Copy the text lines of each item below word for word, leaving out the pictures.

RECORDS:
▬▬▬
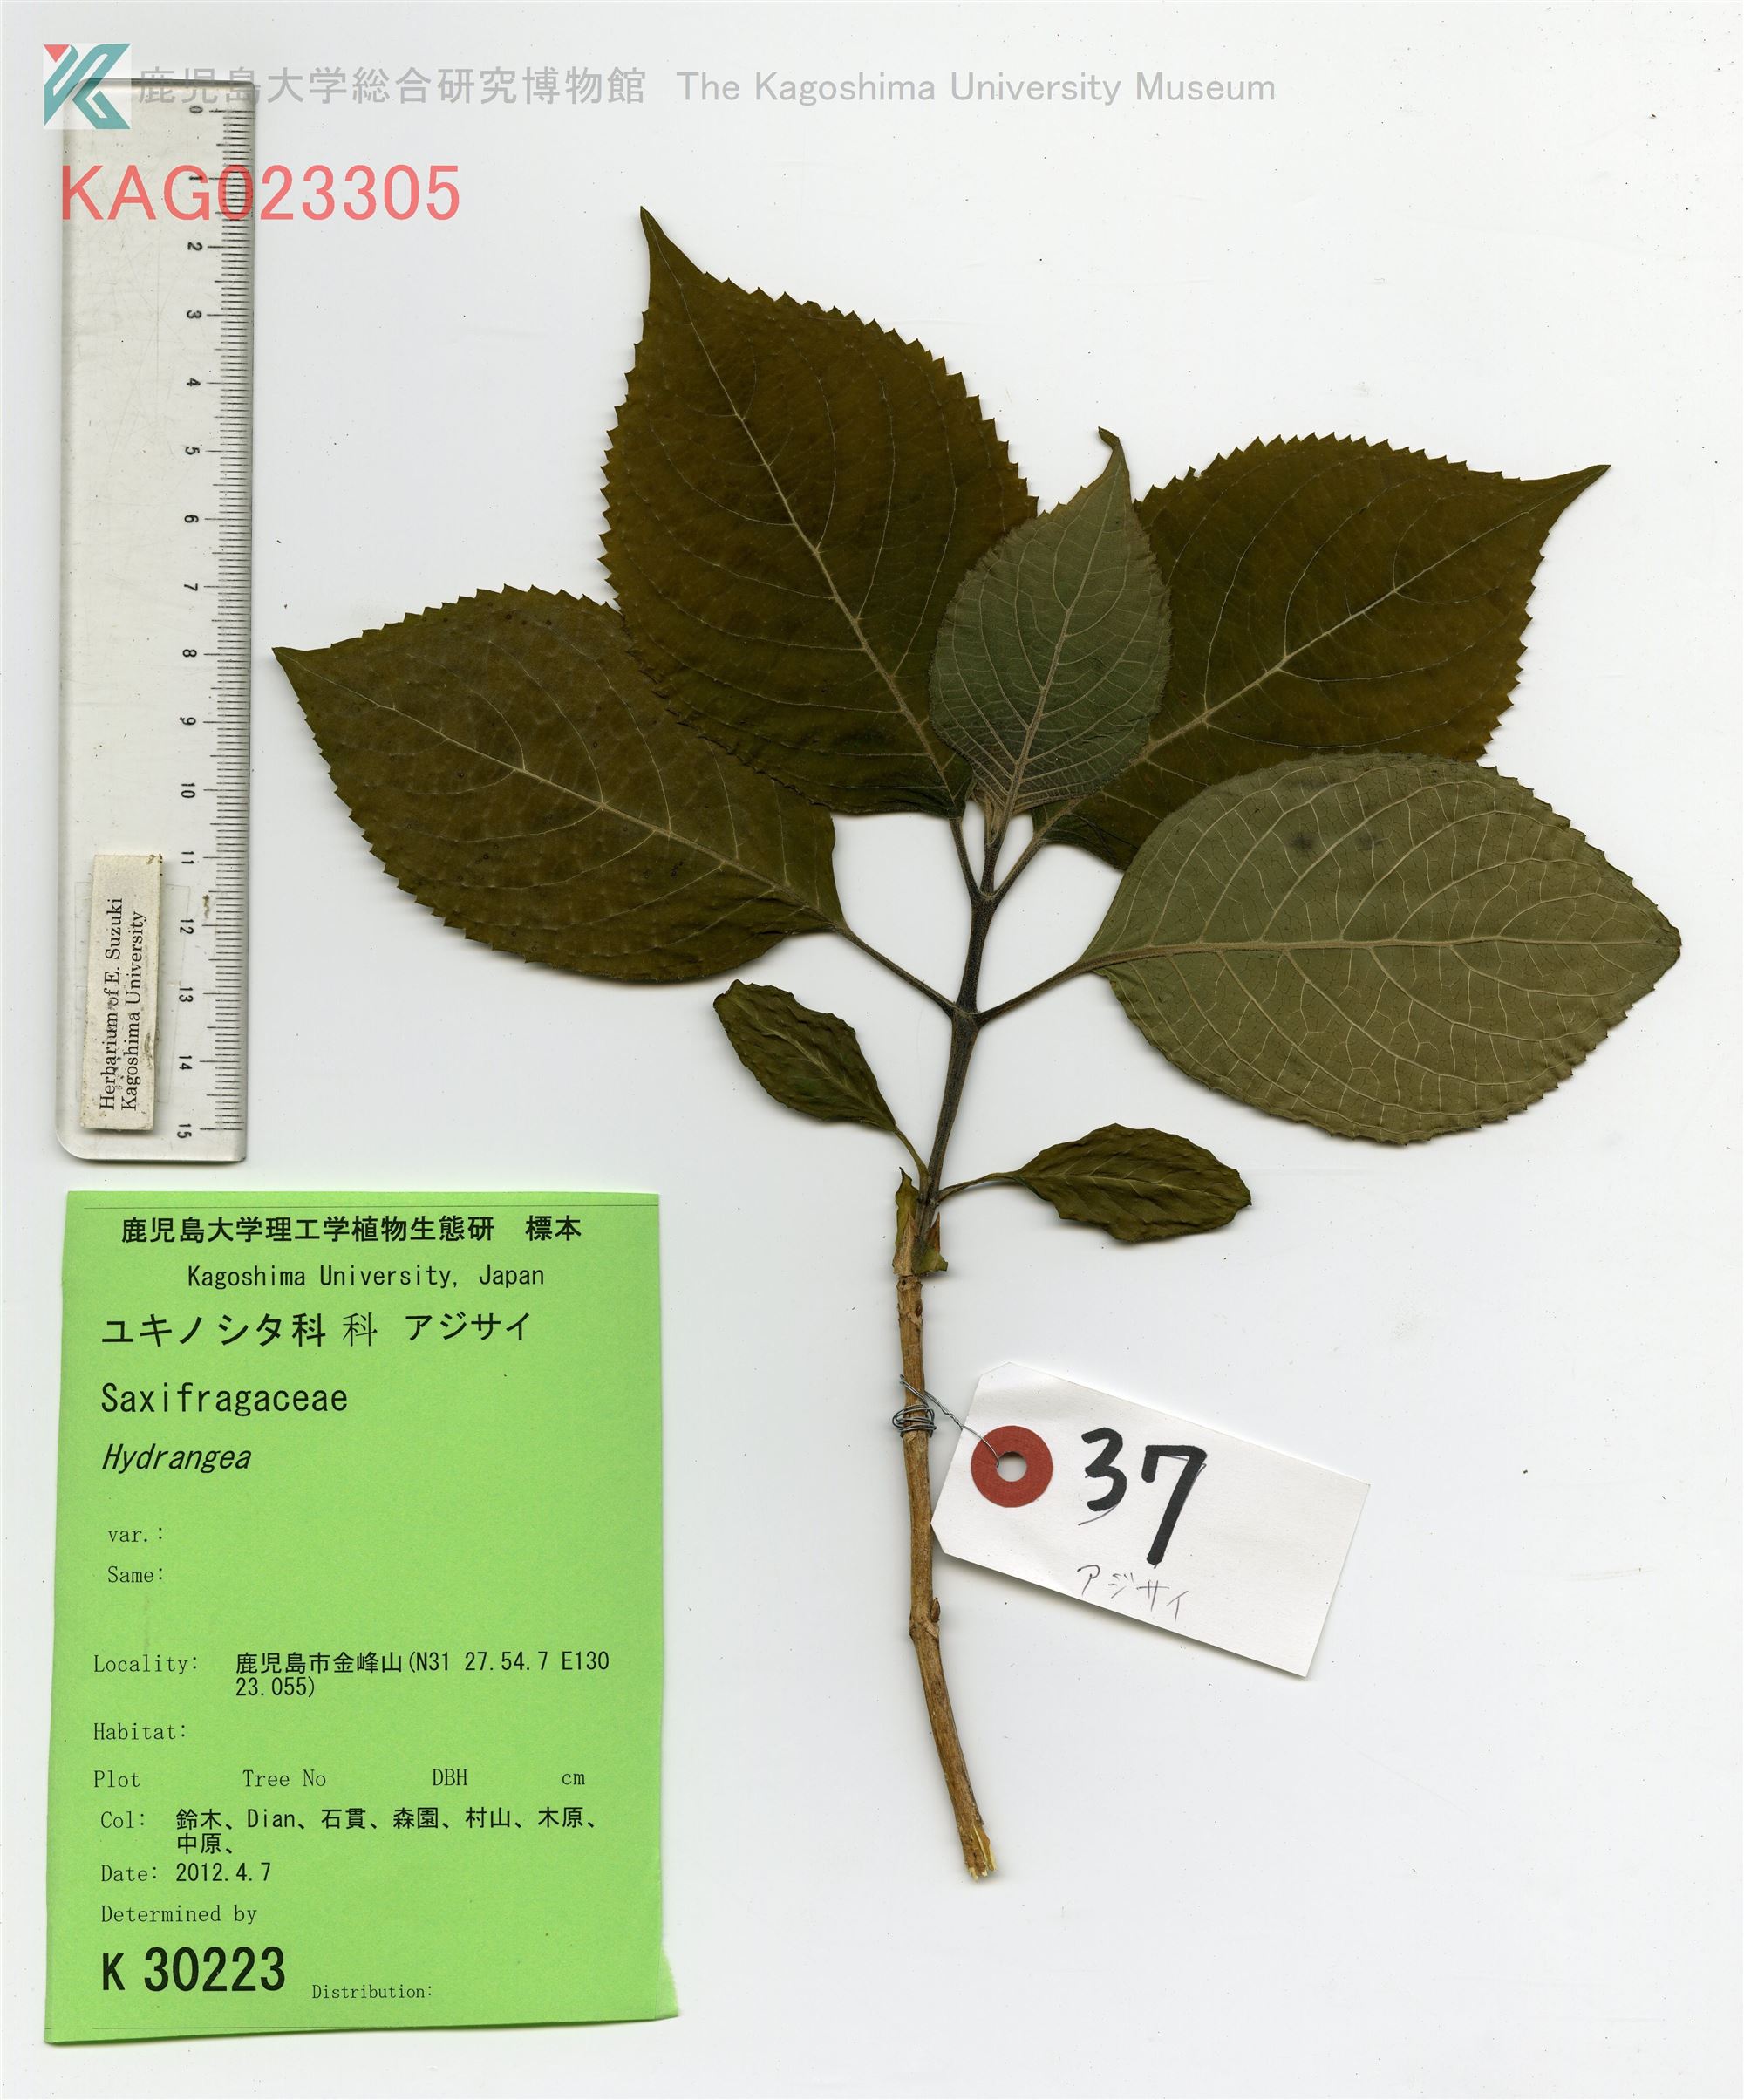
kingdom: Plantae
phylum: Tracheophyta
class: Magnoliopsida
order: Cornales
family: Hydrangeaceae
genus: Hydrangea
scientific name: Hydrangea serrata
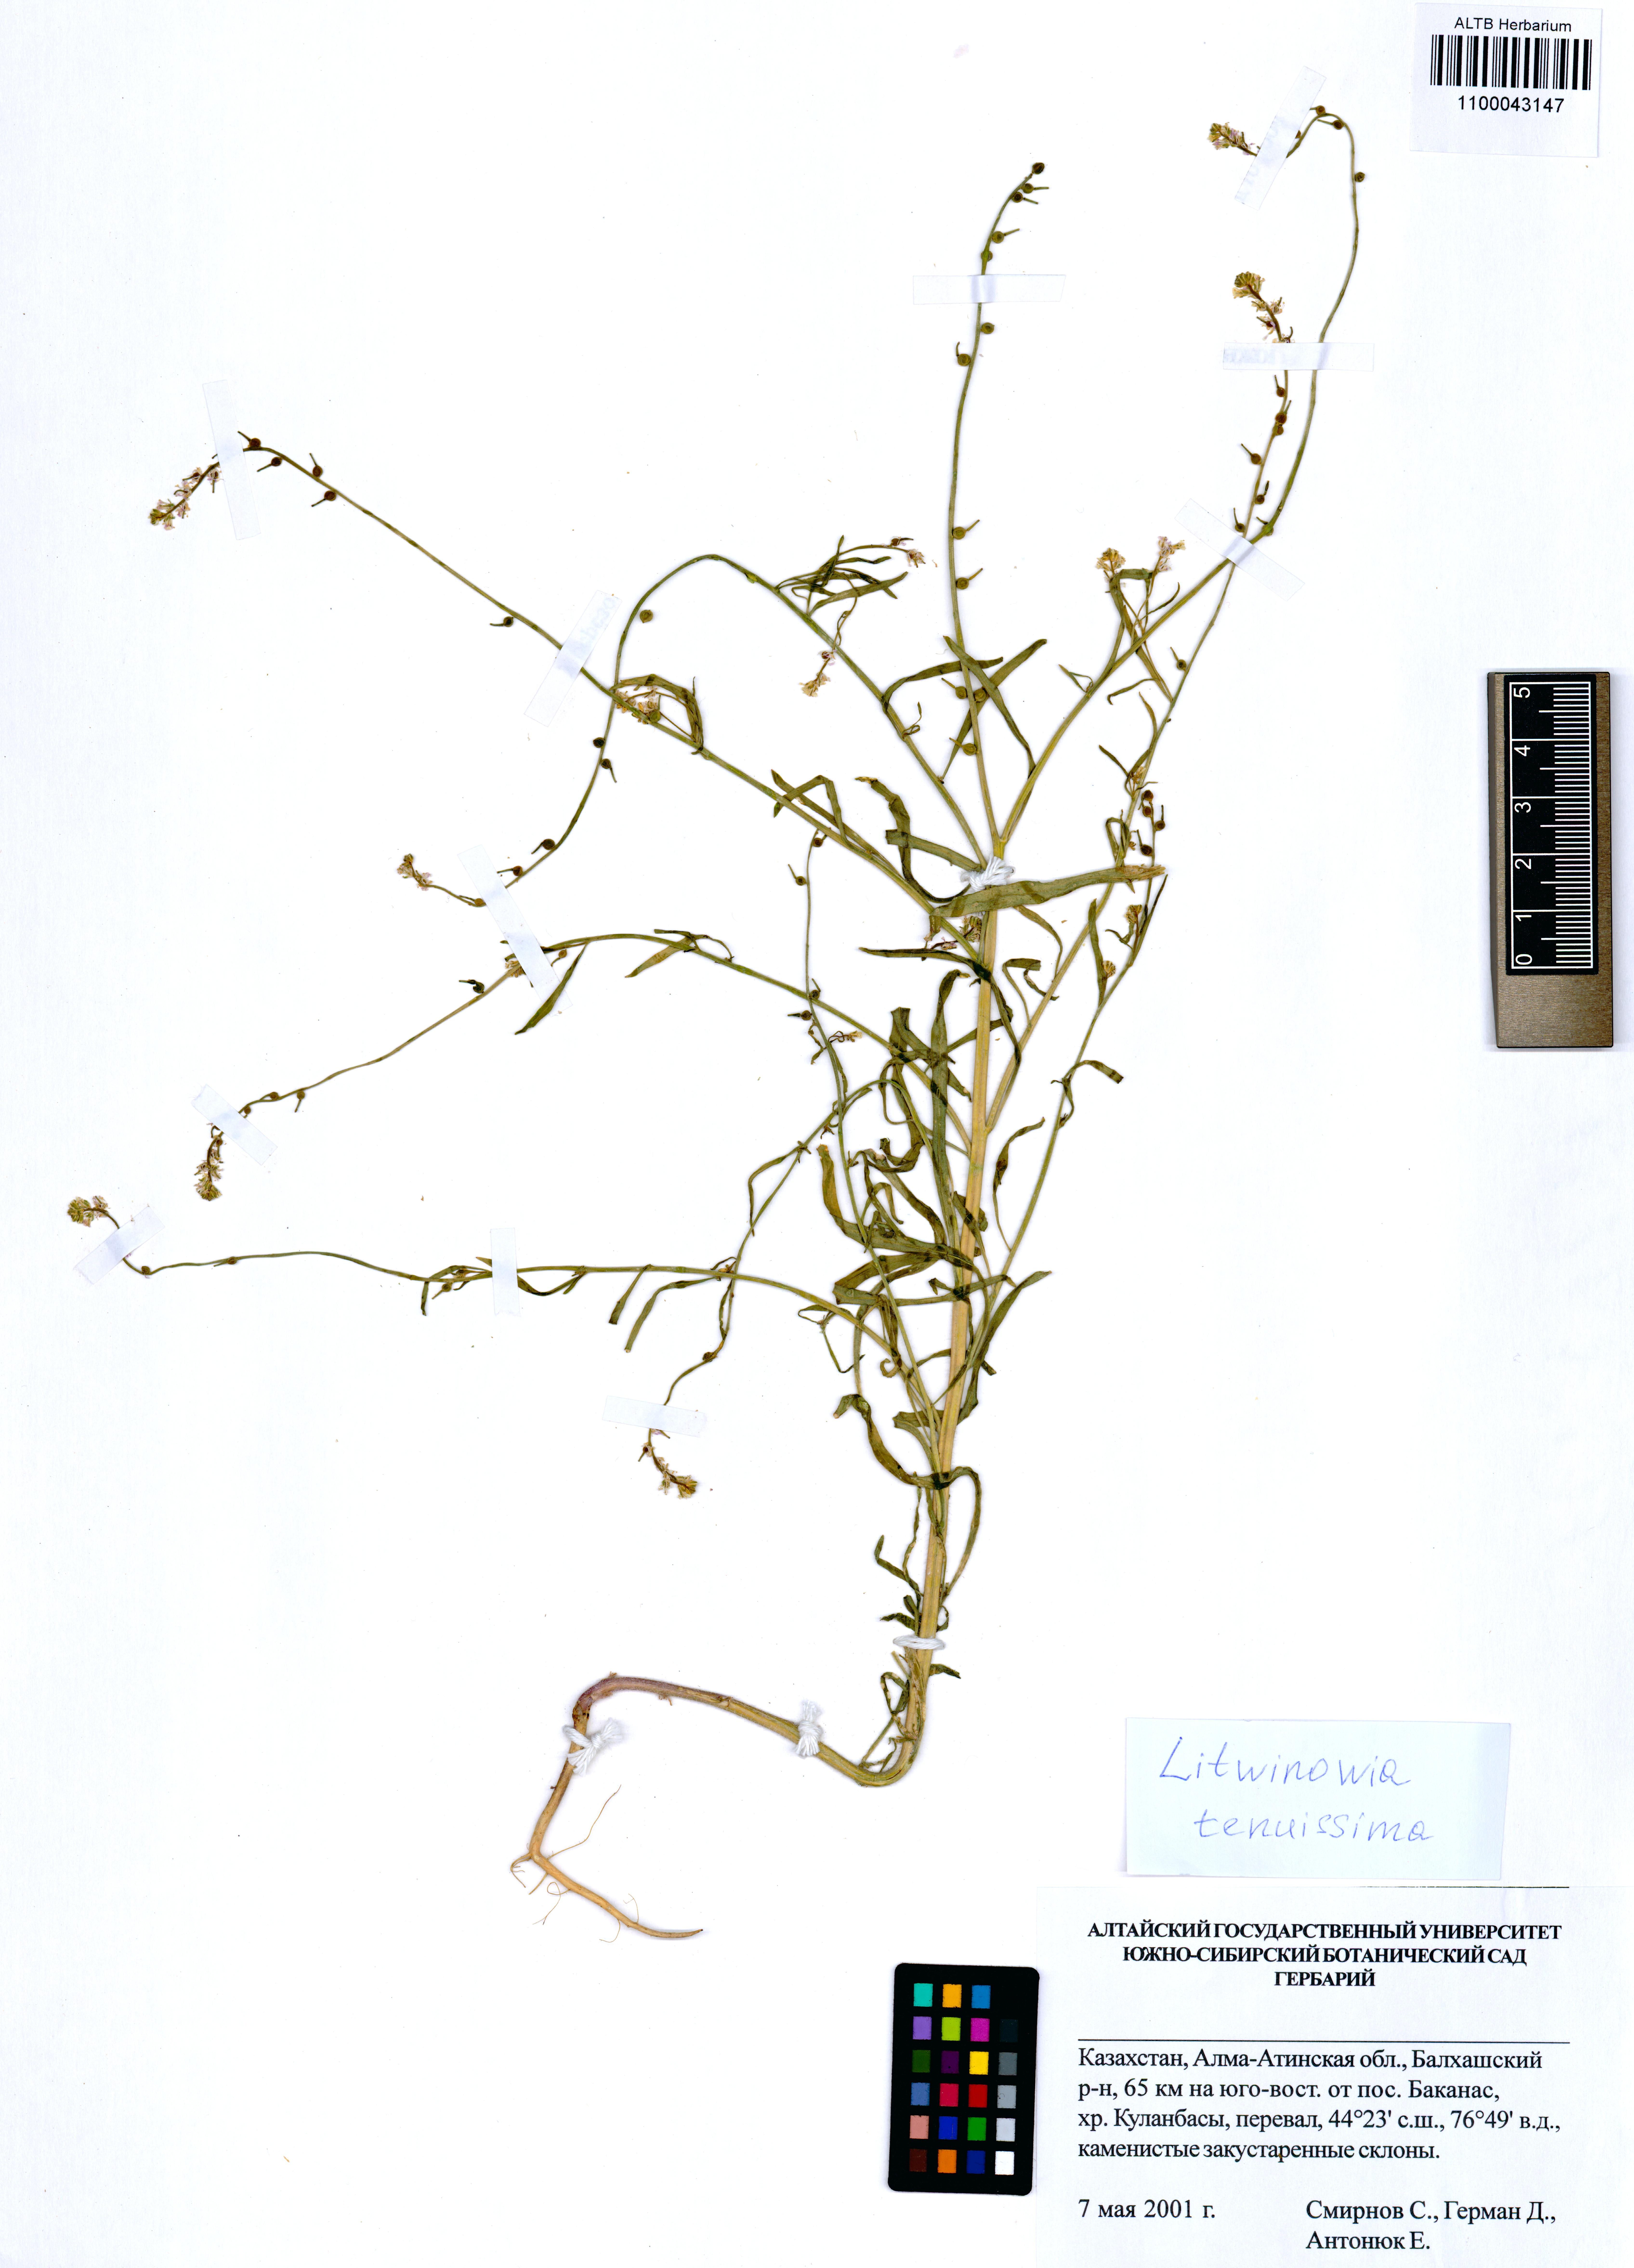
▬▬▬
RESPONSE TO THIS EXERCISE:
kingdom: Plantae
phylum: Tracheophyta
class: Magnoliopsida
order: Cornales
family: Hydrangeaceae
genus: Hydrangea
scientific name: Hydrangea serrata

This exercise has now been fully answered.